Records from a data collection:
........

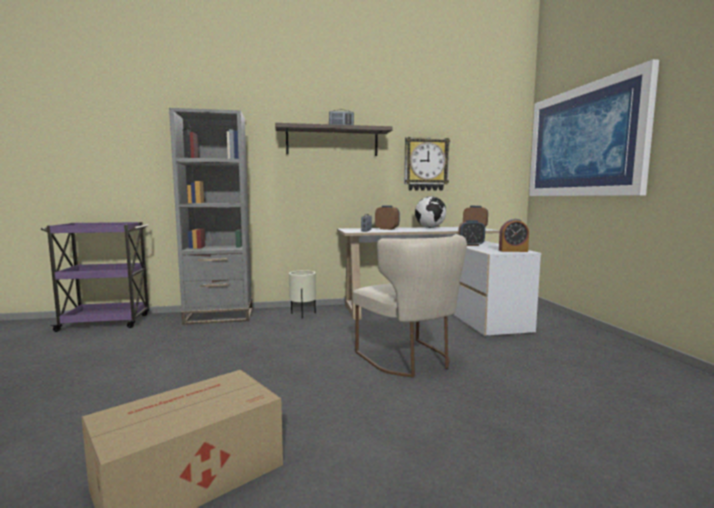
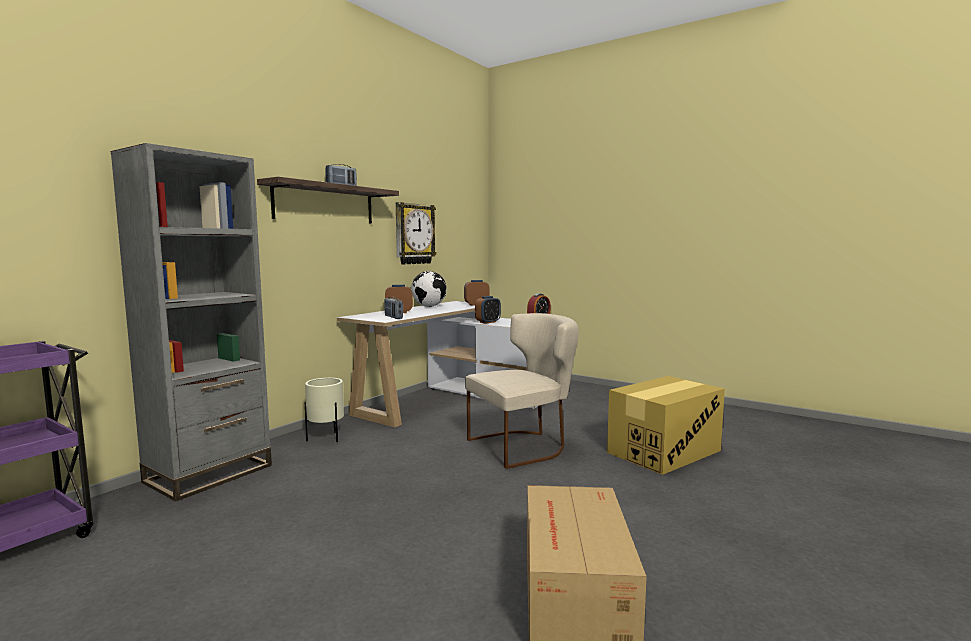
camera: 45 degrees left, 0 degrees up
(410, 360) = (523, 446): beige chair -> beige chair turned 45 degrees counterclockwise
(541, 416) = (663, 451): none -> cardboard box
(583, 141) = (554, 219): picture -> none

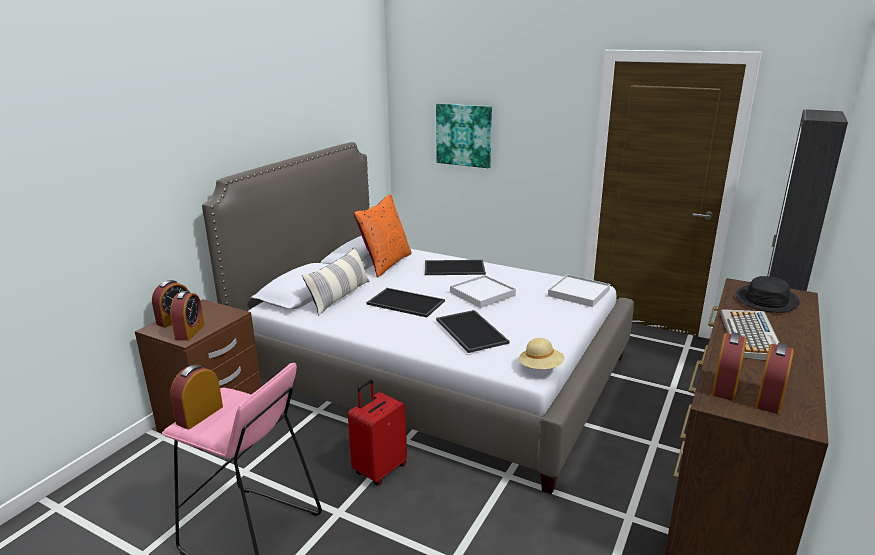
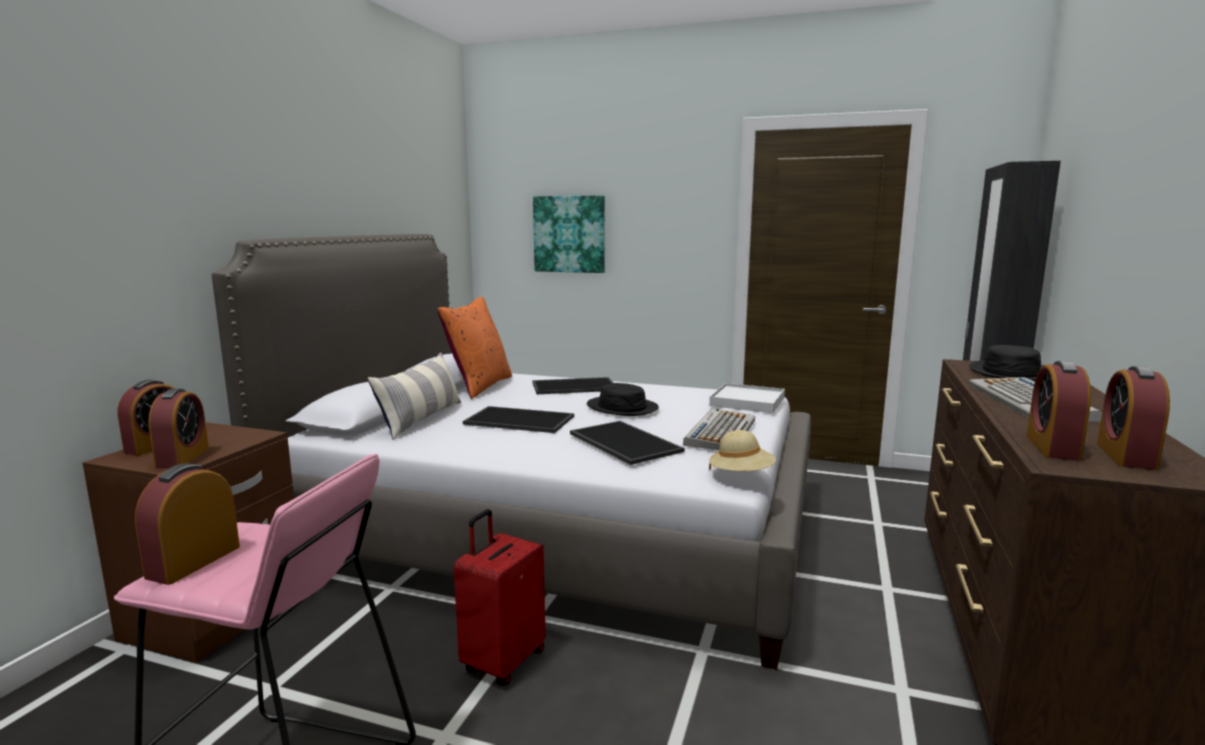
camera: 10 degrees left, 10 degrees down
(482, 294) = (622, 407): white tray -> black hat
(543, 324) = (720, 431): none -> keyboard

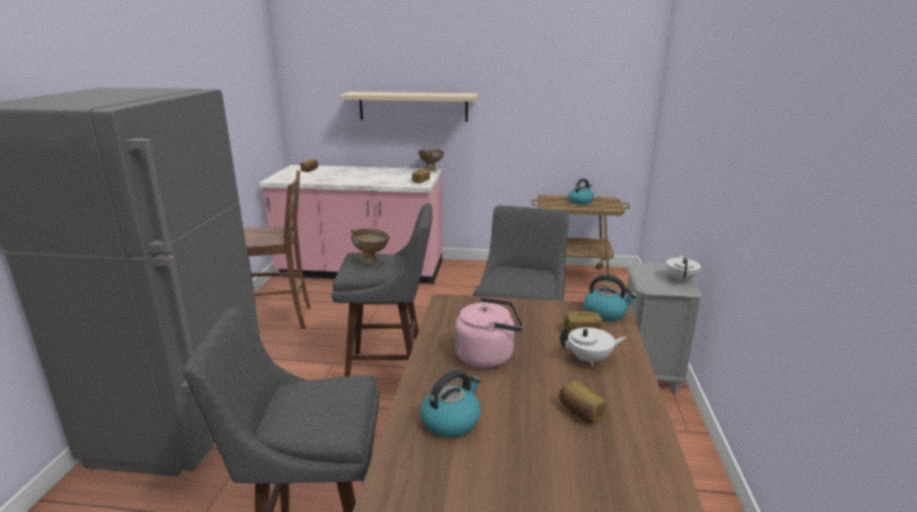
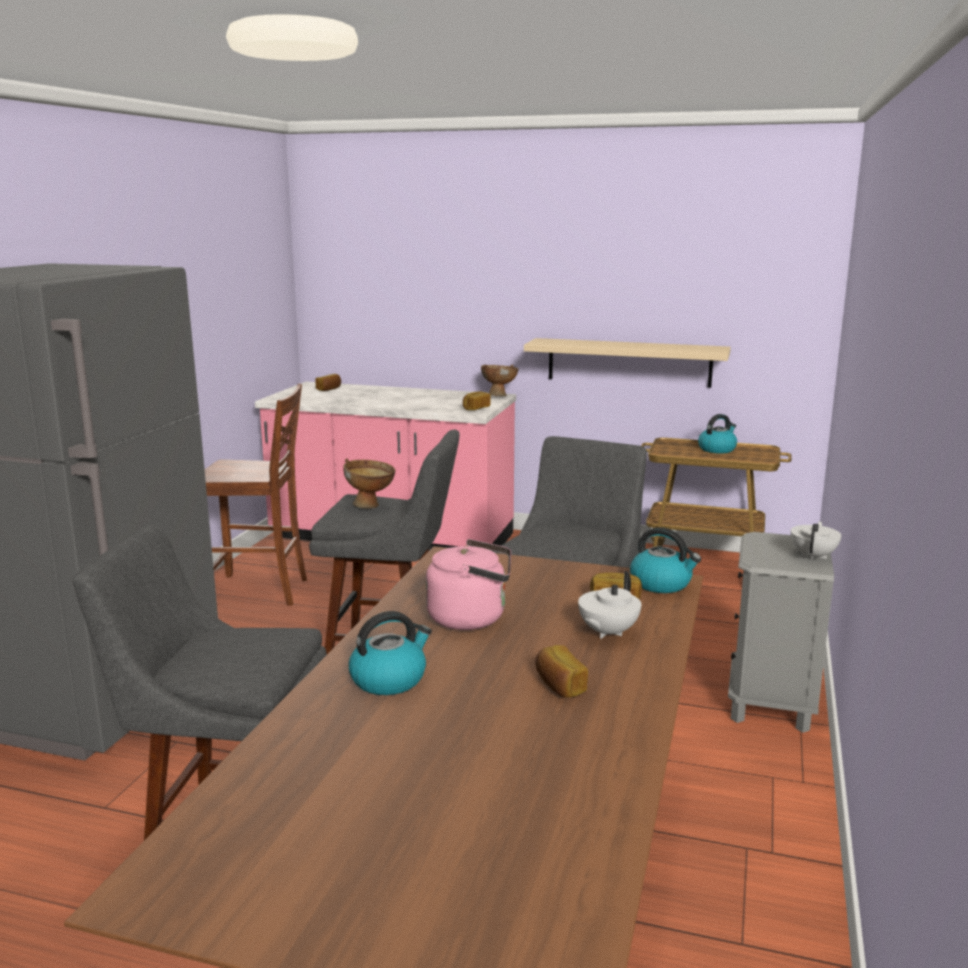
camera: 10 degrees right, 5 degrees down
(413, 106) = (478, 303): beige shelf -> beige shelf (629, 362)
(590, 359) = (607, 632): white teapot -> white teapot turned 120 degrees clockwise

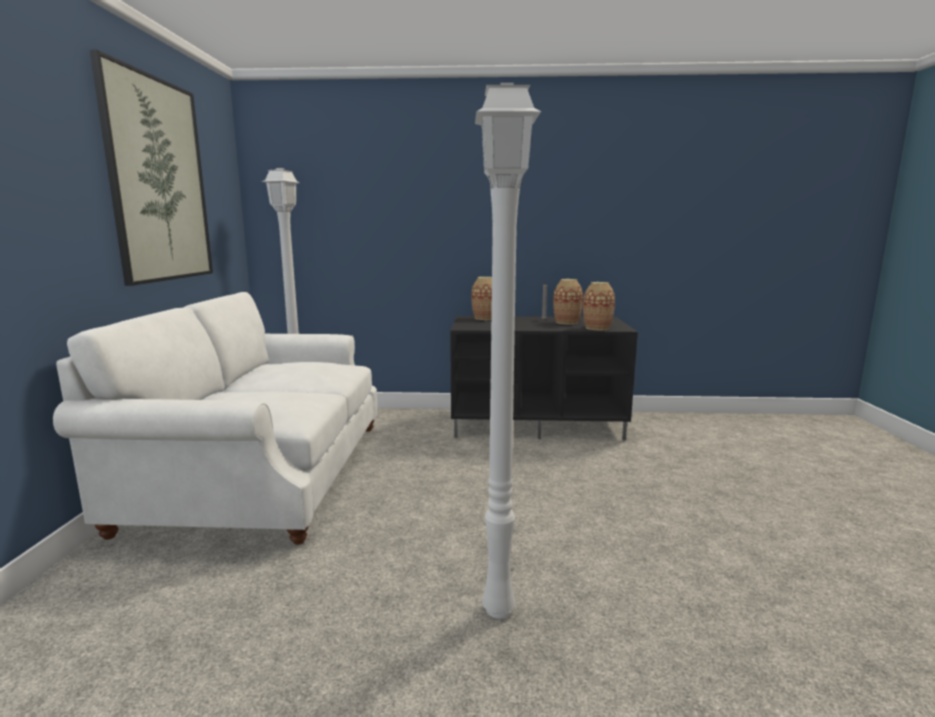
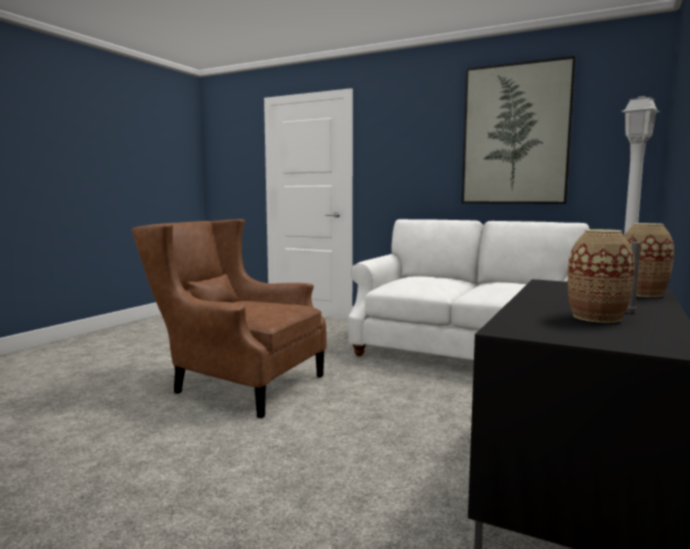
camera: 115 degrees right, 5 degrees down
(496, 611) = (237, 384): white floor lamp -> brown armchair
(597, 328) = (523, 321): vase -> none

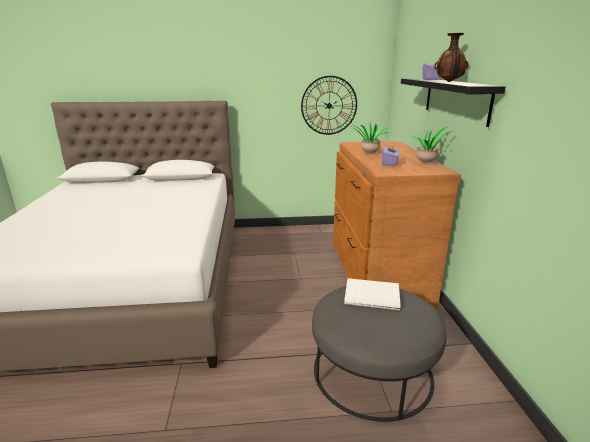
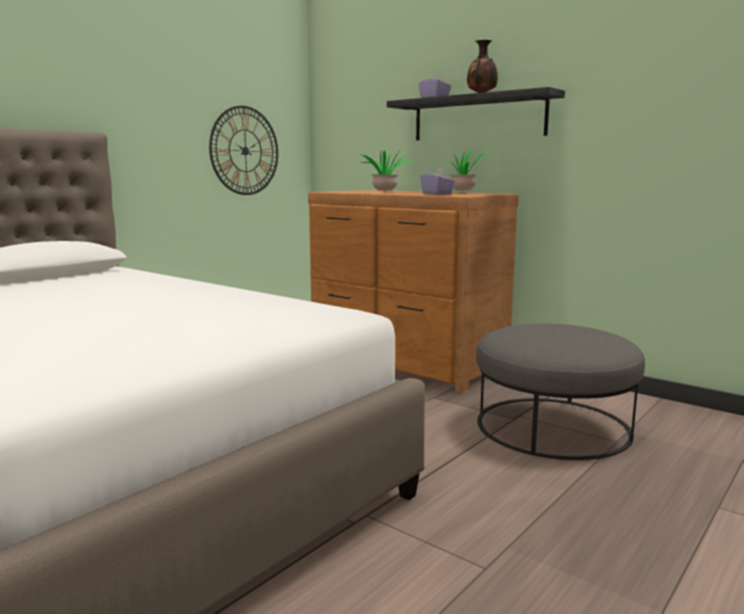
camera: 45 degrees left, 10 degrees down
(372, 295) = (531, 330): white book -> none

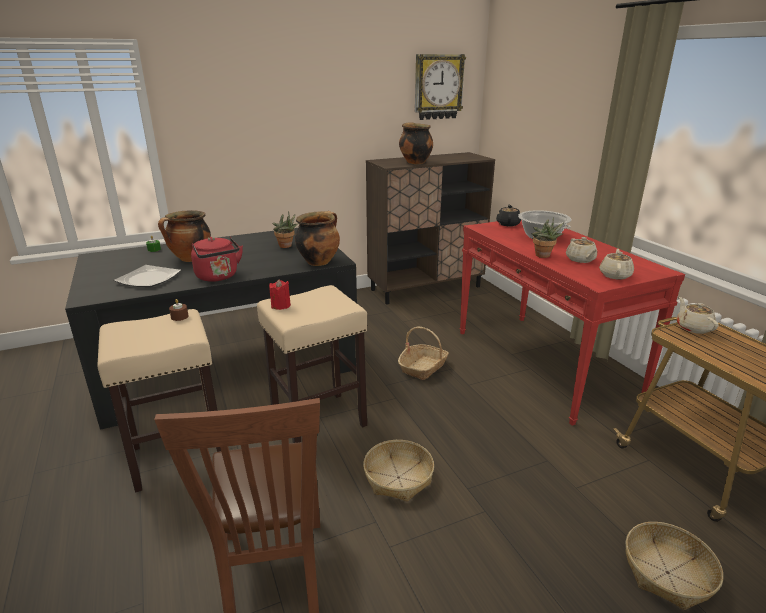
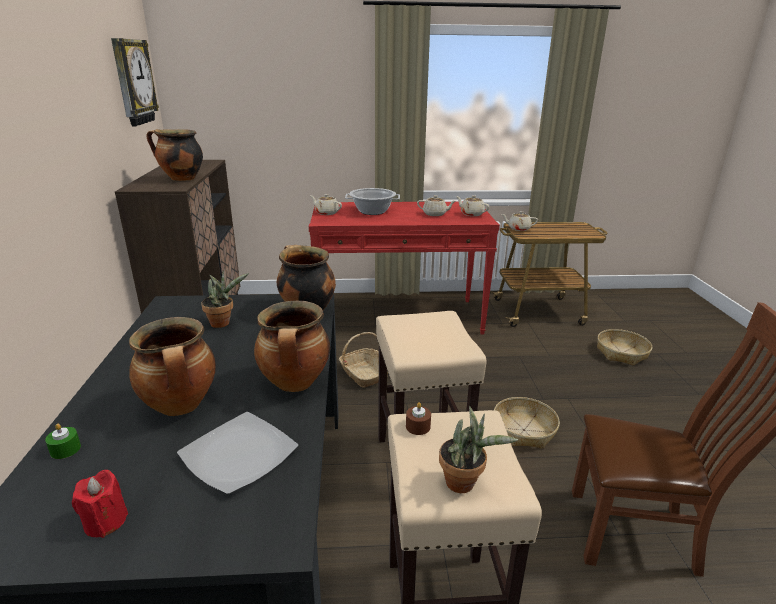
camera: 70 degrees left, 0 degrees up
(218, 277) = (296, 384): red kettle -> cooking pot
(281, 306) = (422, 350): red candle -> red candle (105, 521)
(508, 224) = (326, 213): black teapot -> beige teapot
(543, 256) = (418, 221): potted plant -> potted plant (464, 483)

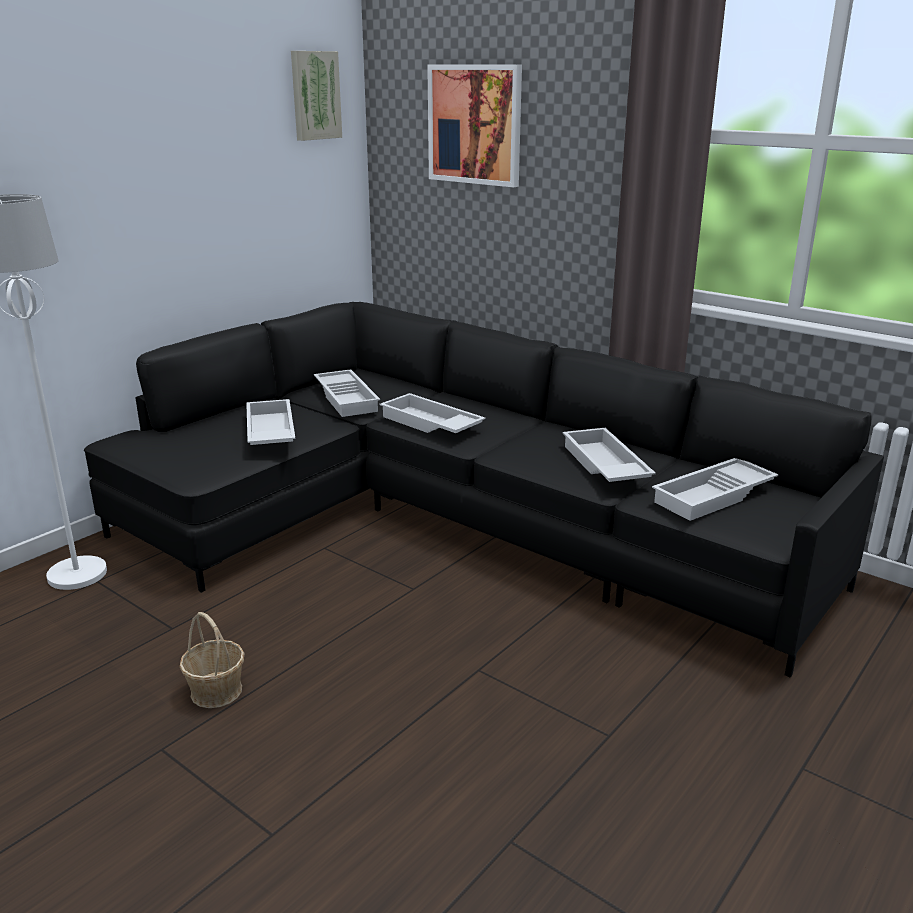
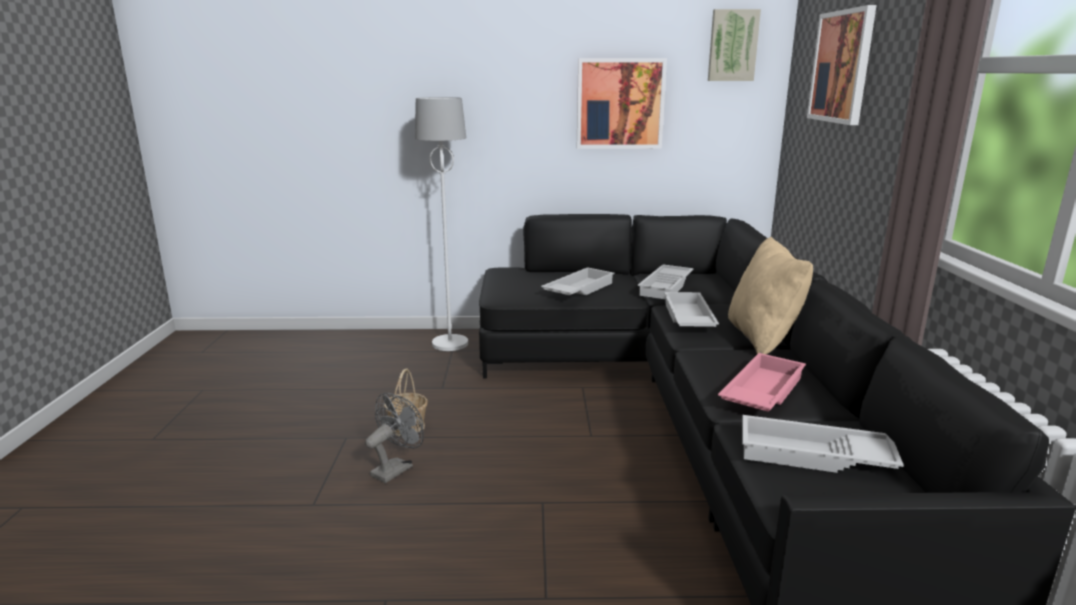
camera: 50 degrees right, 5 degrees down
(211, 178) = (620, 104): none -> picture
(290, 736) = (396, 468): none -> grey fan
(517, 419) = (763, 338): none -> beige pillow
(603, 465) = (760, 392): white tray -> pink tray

........

■ Problem to solve
Among the entries above, which lines include "white"? List them all.

■ Exercise output
(482, 294) = (622, 407): white tray -> black hat
(590, 359) = (607, 632): white teapot -> white teapot turned 120 degrees clockwise
(496, 611) = (237, 384): white floor lamp -> brown armchair
(372, 295) = (531, 330): white book -> none
(603, 465) = (760, 392): white tray -> pink tray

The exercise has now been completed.